▸ **Raw data**
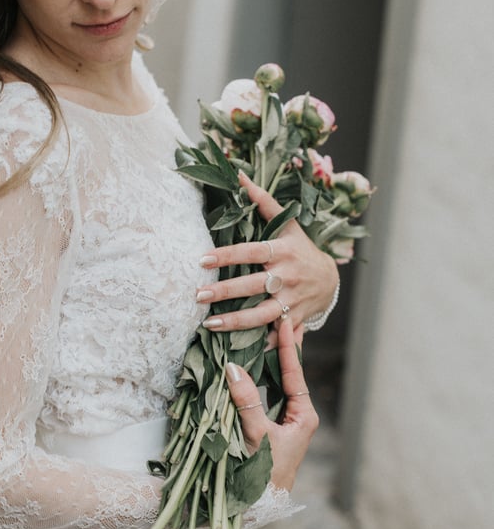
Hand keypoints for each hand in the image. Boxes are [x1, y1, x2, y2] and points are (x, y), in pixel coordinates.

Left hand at [197, 170, 338, 331]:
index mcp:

▸ **Exercise prompt**
Return each line above word for word. Skip the pictures.

▸ **Solved problem**
Hand keypoints for each hand in the image. Boxes are [x1, y1, x2, y2] and points are (x, y), in pixel coordinates.

Left hand at [197, 170, 338, 331]:
index mcp:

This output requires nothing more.